Dr. Goldenberg explained: "Joralys' scenario was unusual in that, while her older clot was provoked by a venous catheter (often called a ‘central line'), the fresh clot that developed atop it was unprovoked-meaning that there had been no recent repeat catheterization, no traumatic injury to the area, no recent hospitalization, etc. The fact that the fresh clot was unprovoked meant that we should treat with blood thinners for six months, which is three months longer than the usual course for a provoked blood clot.

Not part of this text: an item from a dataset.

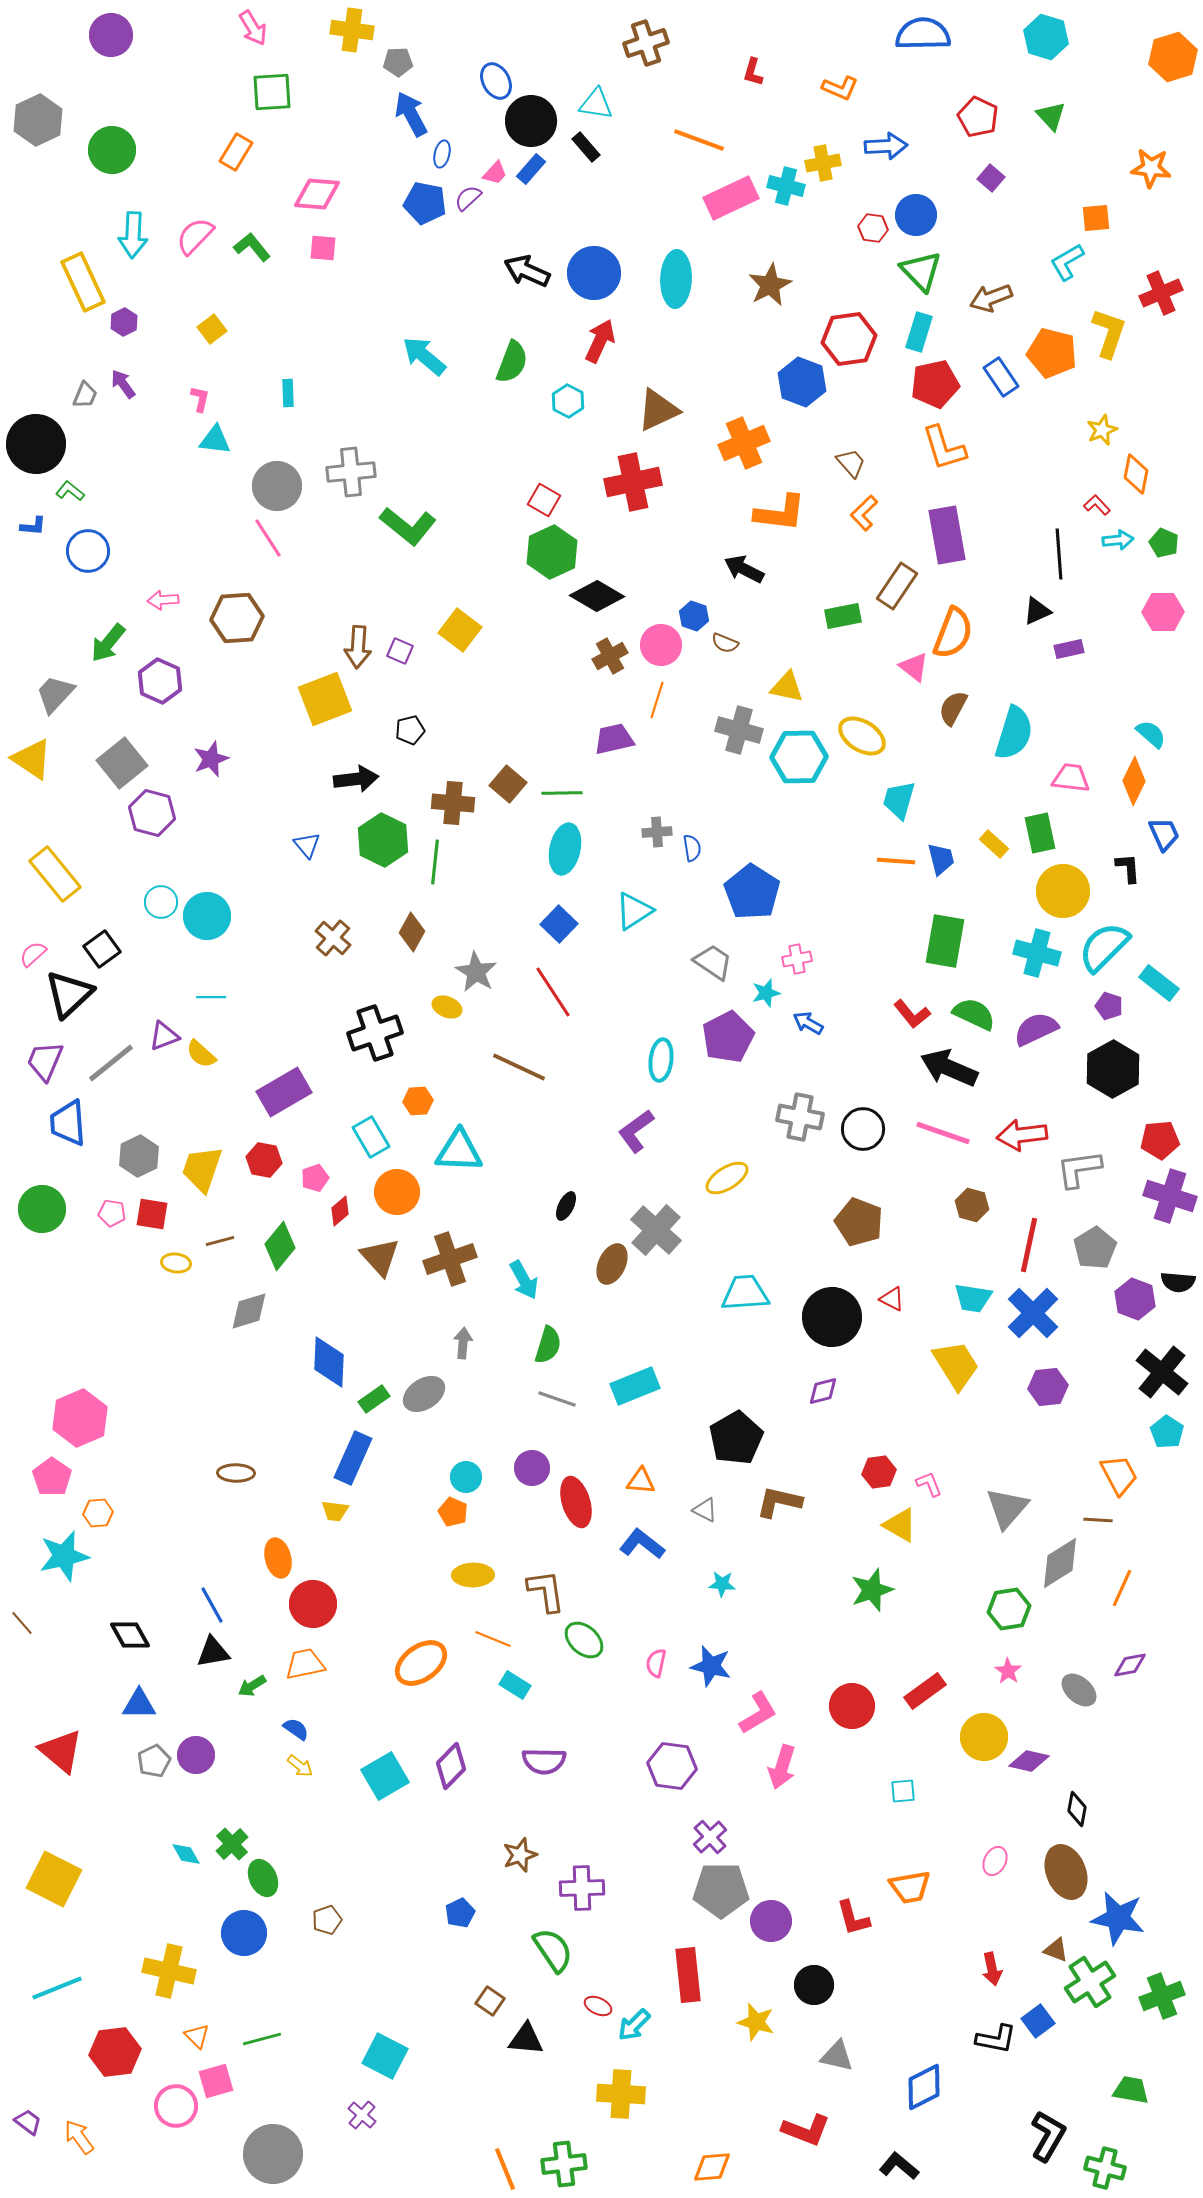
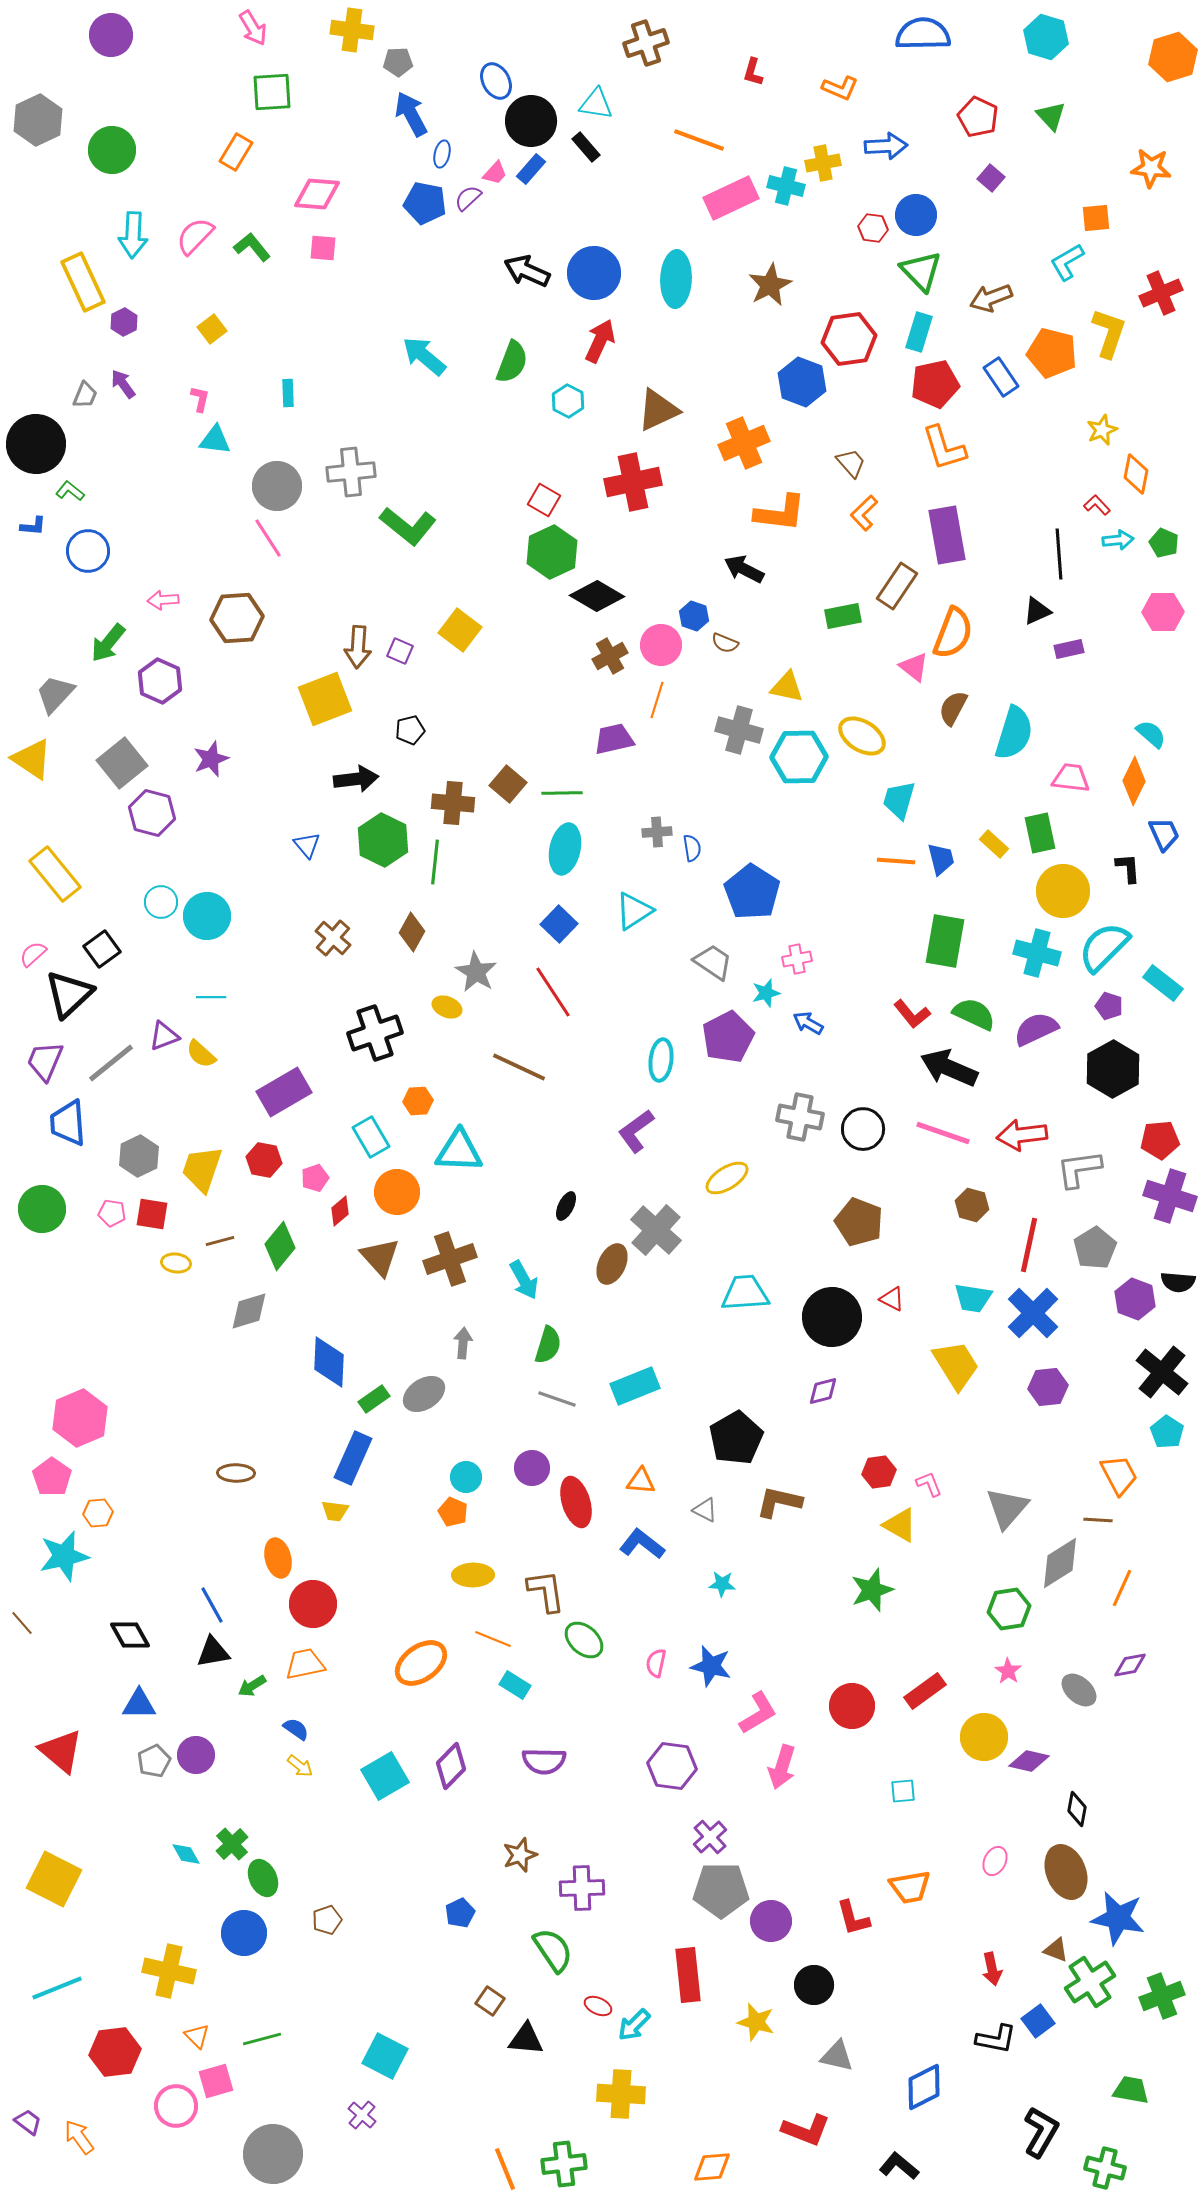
cyan rectangle at (1159, 983): moved 4 px right
black L-shape at (1048, 2136): moved 7 px left, 4 px up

"Coagulation lab testing and interpretation is challenging, particularly in children. This, and the rising incidence of thrombotic disorders in pediatrics, is why most major children's hospitals like ACH JHM have developed thrombosis programs, led by hematologists who focus on the care of children with blood clots and clotting disorders."

 -Dr. Goldenberg

"It also meant that we need to use a special blood test, called the "D-dimer," to help us have even greater confidence that 6 months was enough for Joralys. The D-dimer gives us a sense of how activated a patient's clotting system is at a given time. For Joralys, we made sure her D-dimer was negative before stopping blood thinner injections at six months, and then we checked it again after she came off therapy, to make sure it stayed negative. This, combined with what we saw on the follow-up imaging of her clot, made us feel great about her long-term outlook and low risk for developing a clot in her inferior vena cava again."

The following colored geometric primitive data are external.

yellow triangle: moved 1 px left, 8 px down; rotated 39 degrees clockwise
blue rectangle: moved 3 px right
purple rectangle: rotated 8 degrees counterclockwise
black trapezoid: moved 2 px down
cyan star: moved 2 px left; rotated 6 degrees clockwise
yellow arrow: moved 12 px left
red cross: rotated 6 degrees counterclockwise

A follow-up scan performed in early March revealed that all of the fresh clot had disappeared, and some of the older clot had gotten smaller as well, just leaving a small scar on the margin of the vein-but with excellent blood flow through the whole inferior vena cava. "The doctors presented us with all the information and the options," Morales said. "They recommended that we stop the blood thinner injections and continue to be followed closely.". And so, Joralys is back to being her regular happy self, and receiving regular follow-up care from both Drs. Asante-Korang and Goldenberg.

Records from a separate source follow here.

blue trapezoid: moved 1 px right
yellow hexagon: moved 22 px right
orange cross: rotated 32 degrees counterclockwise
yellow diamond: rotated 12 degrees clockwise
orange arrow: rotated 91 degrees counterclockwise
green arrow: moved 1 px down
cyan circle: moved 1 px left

"She's doing very well," said Dr. Asante-Korang. "It was great that we were able to diagnose and treat the clot before it could cause her harm, and without requiring another surgery. If the clot had blocked off the vena cava-the critical pipe for blood to get back to the heart from the lower body-it could have been catastrophic." Asante-Koran added: "It's also very important that we were able to get her safely through blood thinner treatment without any bleeding complications. The team, including Dr. Goldenberg, did a wonderful job for this young girl."

Wonderful doesn't even begin to convey how Joralys' parents feel.

"We can't even describe it," Morales said. "We're so grateful for the collaborative and expert care at All Children's."